Her eyes widened slight and sudden like the bellies of two fish inhaling. “I'm—I'm so sorry!” The keys fell to the carpet with a jingle of tiny bells attached to a jeweled charm of a winking monkey in a sailor cap, holding a tiny green banana in its tiny humanoid fingers. Her head dropped heavily as she darted to pick them up, but her hand stopped short of the floor. I stooped down on my heels and swiped them.

“I got it. Thanks.”

She went back to peering into the little Chanel, which now held only a bullet-shaped lipstick and a cell phone in a hard magenta shell. She looked up at no one in particular with knit brows and parted lips. “Have you seen my keys?”

“Are you leaving?”

“I have to be home by midnight.” Textbook drunk driver, down to the slurred speech.

“You're tossed, babe.”

“Like salad?” Her brows sat on her eyelids. “I'm not salad.”
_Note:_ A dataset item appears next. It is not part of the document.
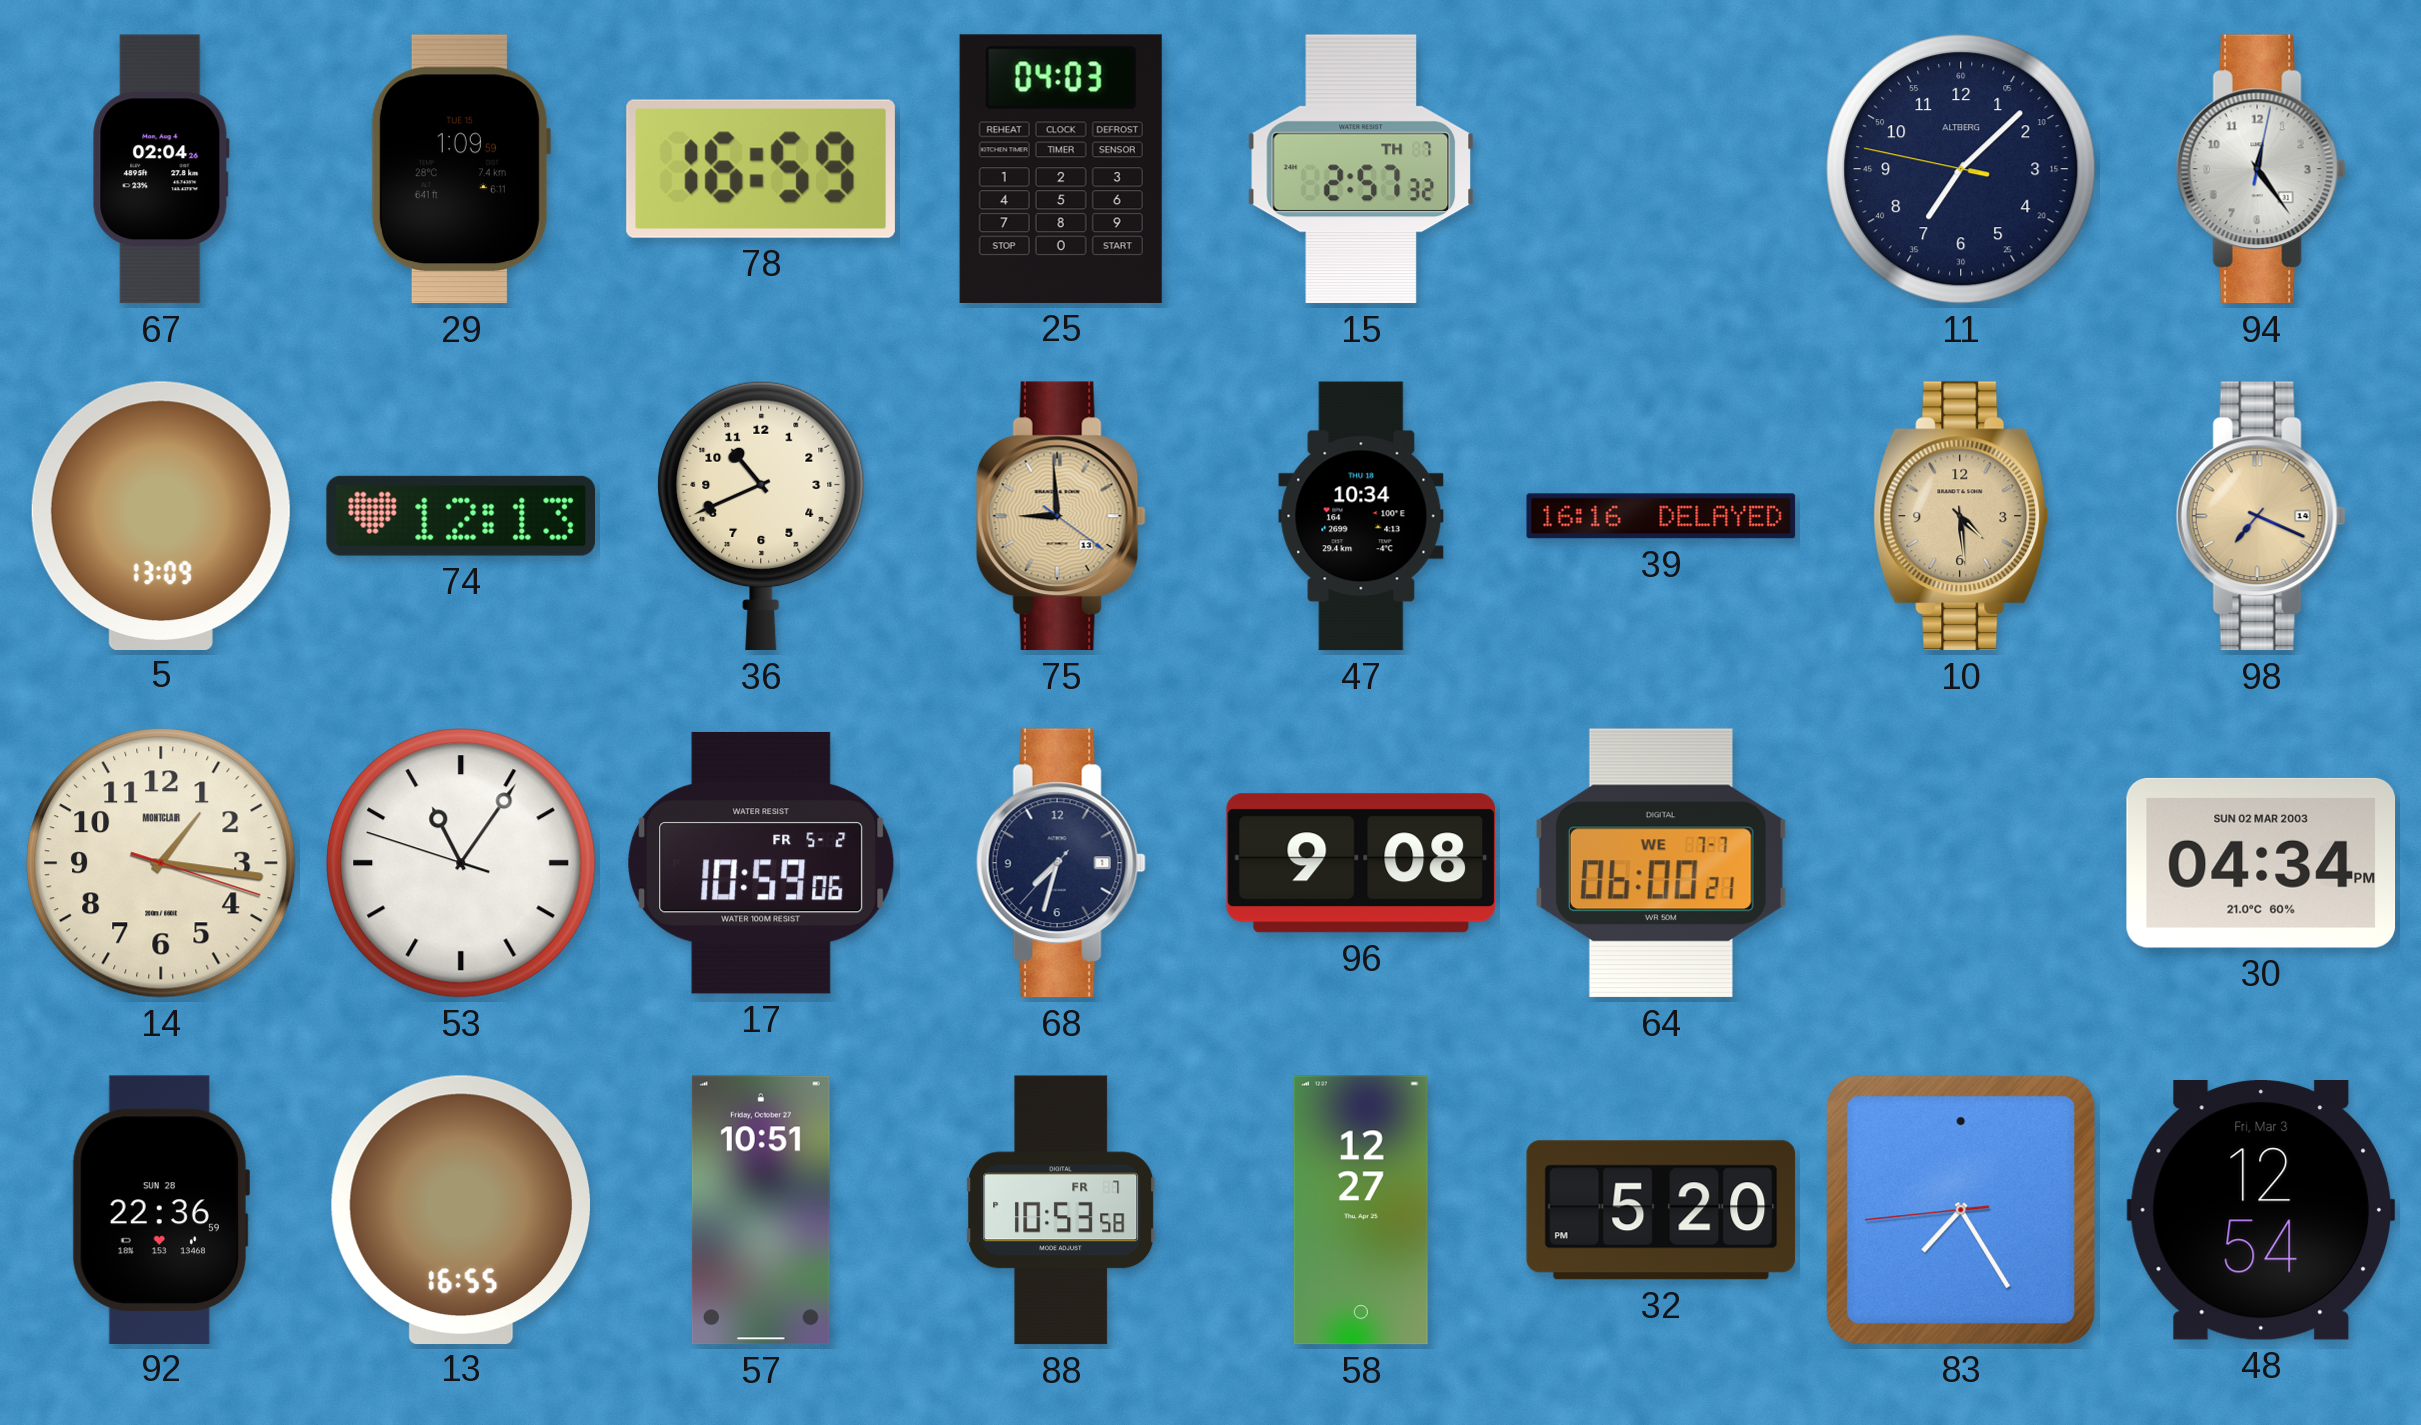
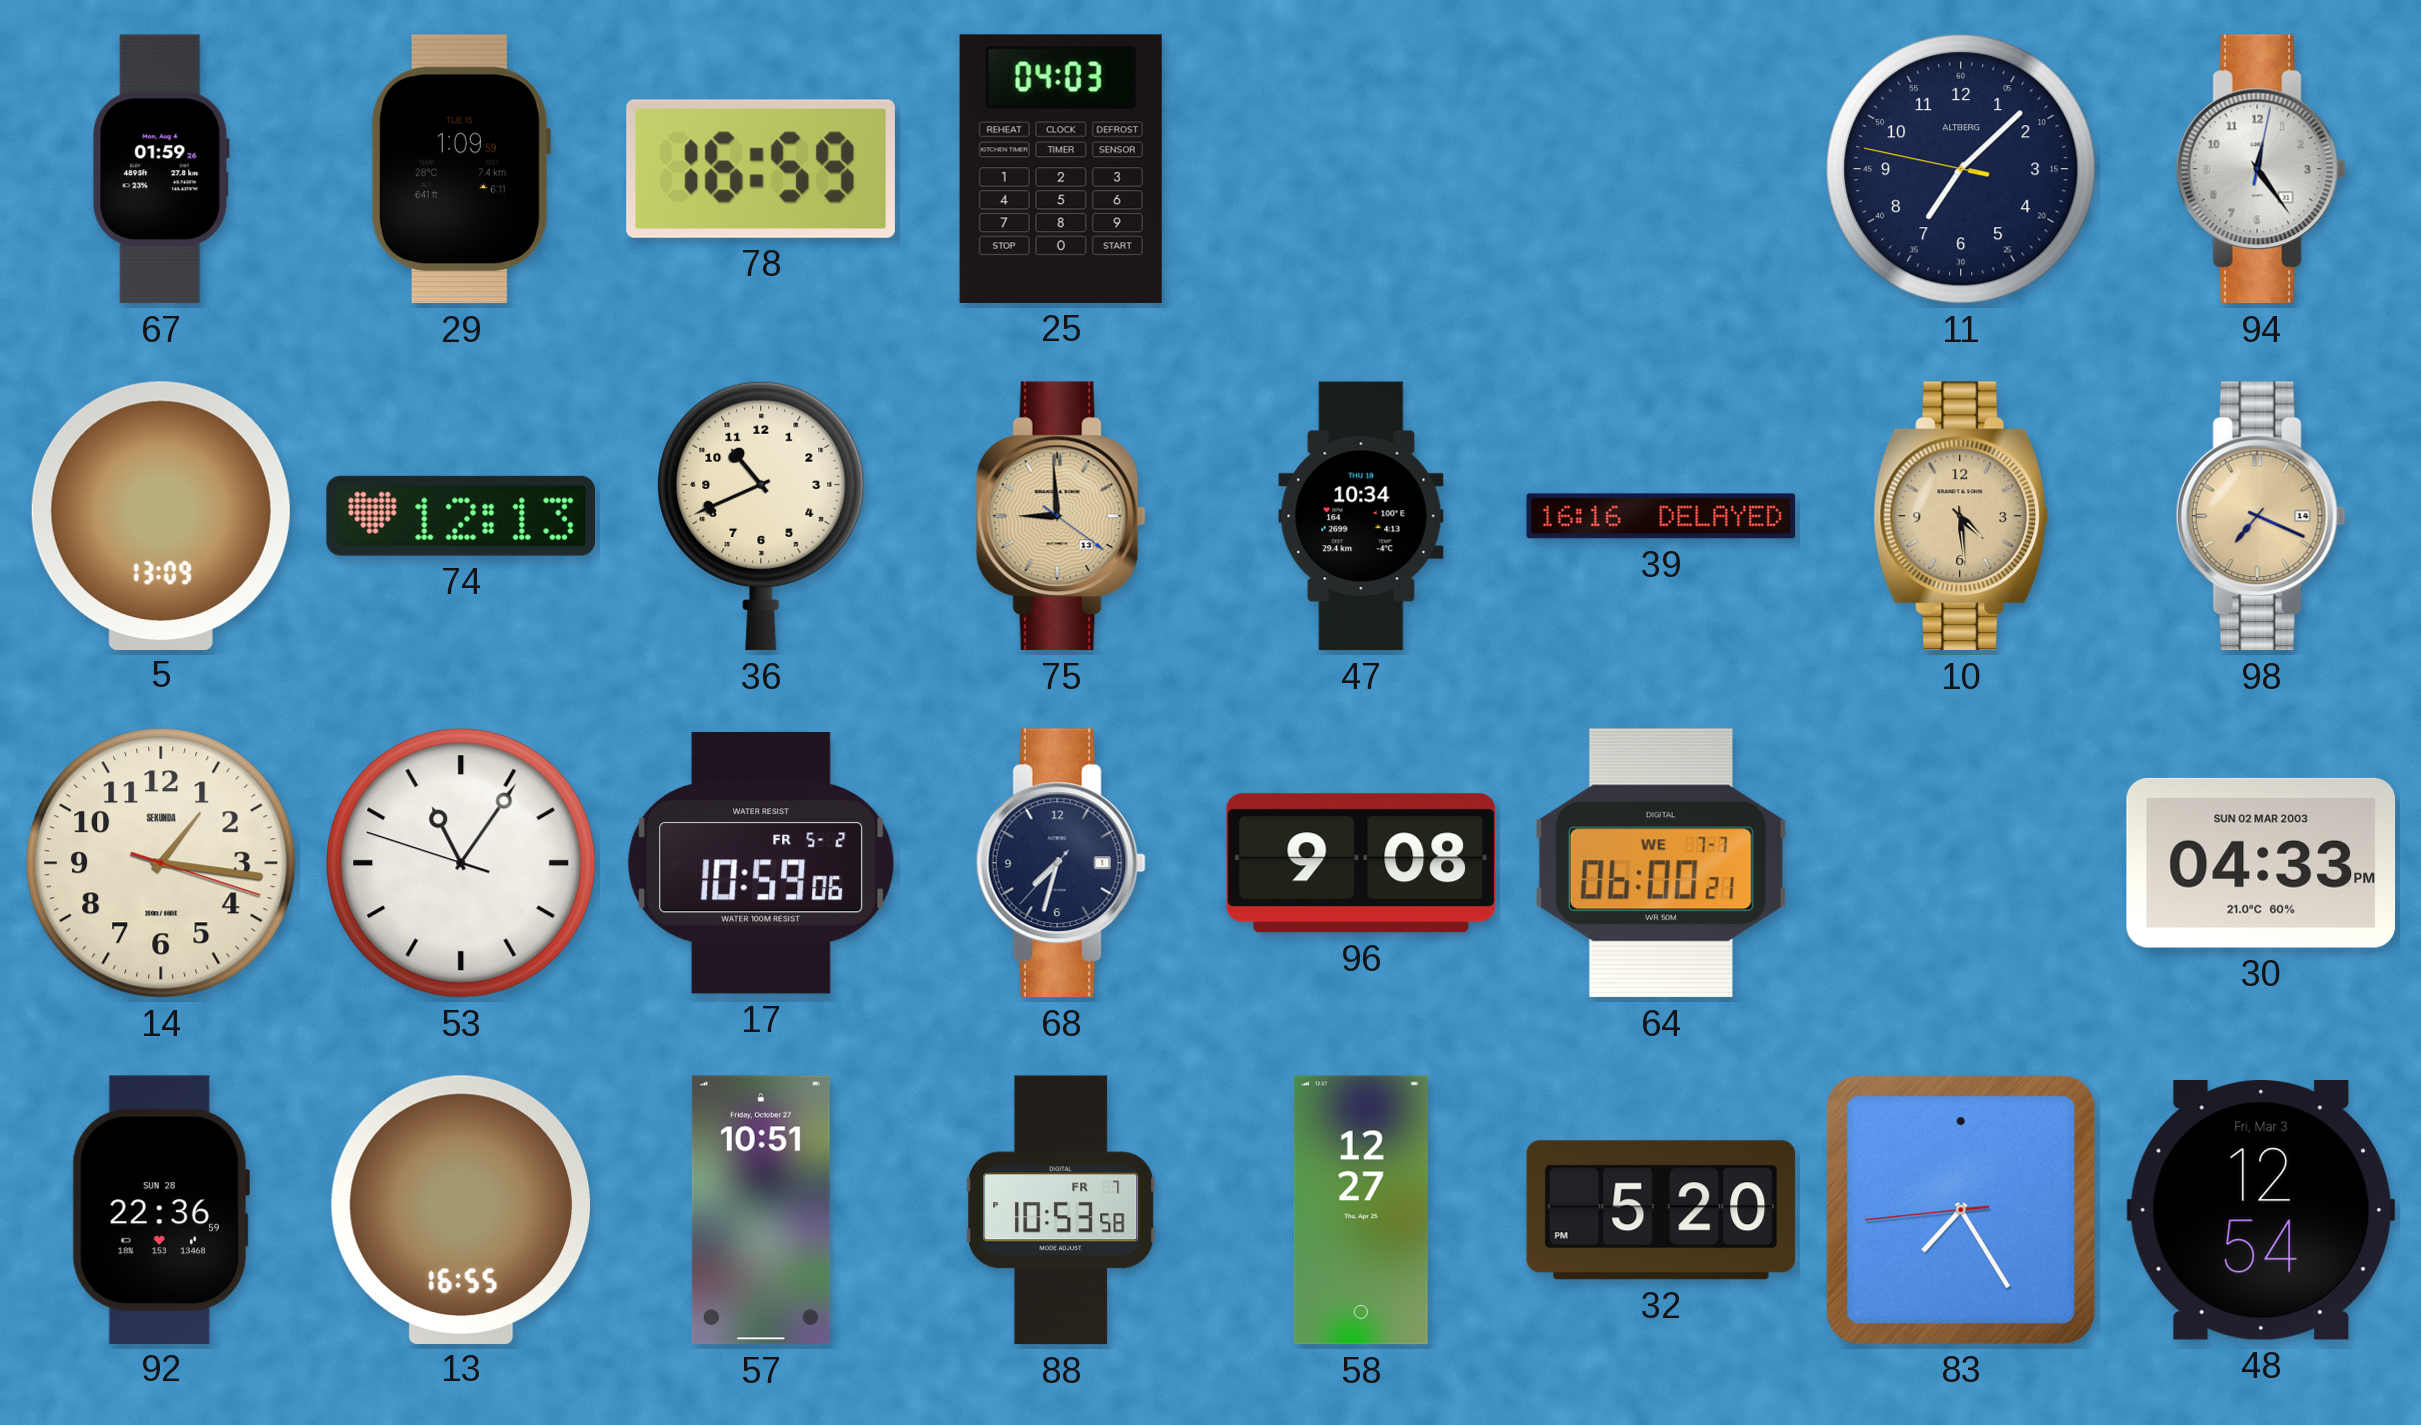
67: 02:04 -> 01:59
15: 2:57 -> none
14 brand: MONTCLAIR -> SEKUNDA
30: 04:34 -> 04:33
I almost smiled. “You're drunk.”

“I have to go home,” she whined.

Luke's request reflected itself in the dark gunmetal sheen of her clutch. “Where do you live? I'm leaving in a minute.”

“But my car.”

“You got a ride here, remember?”

“I did not.”

“Don't worry about it.” She was concentrating. I wasn't above enjoying it. “Where do you live? I'll take you.”

She mumbled some half words in protest, but finally gave me an address: 432 South Citrus Avenue. Between Fourth and Sixth near Highland, an easy three-minute drive through Hancock Park.

“Don't forget your hat.” I watched as her hands darted to the sides of her head in panic, feeling for a phantom brim. “I'm messing with you. Seriously, you were going to drive?”

“Have to be home.” She extended a hand up toward me, her head drooping, her eyes doing their best to touch the ceiling. I took it and pulled her up, angelically light despite her rag-doll posture. I breathed relief that she was able to stand on her own. I was feeling gallant enough without having to carry the two of us back to my car.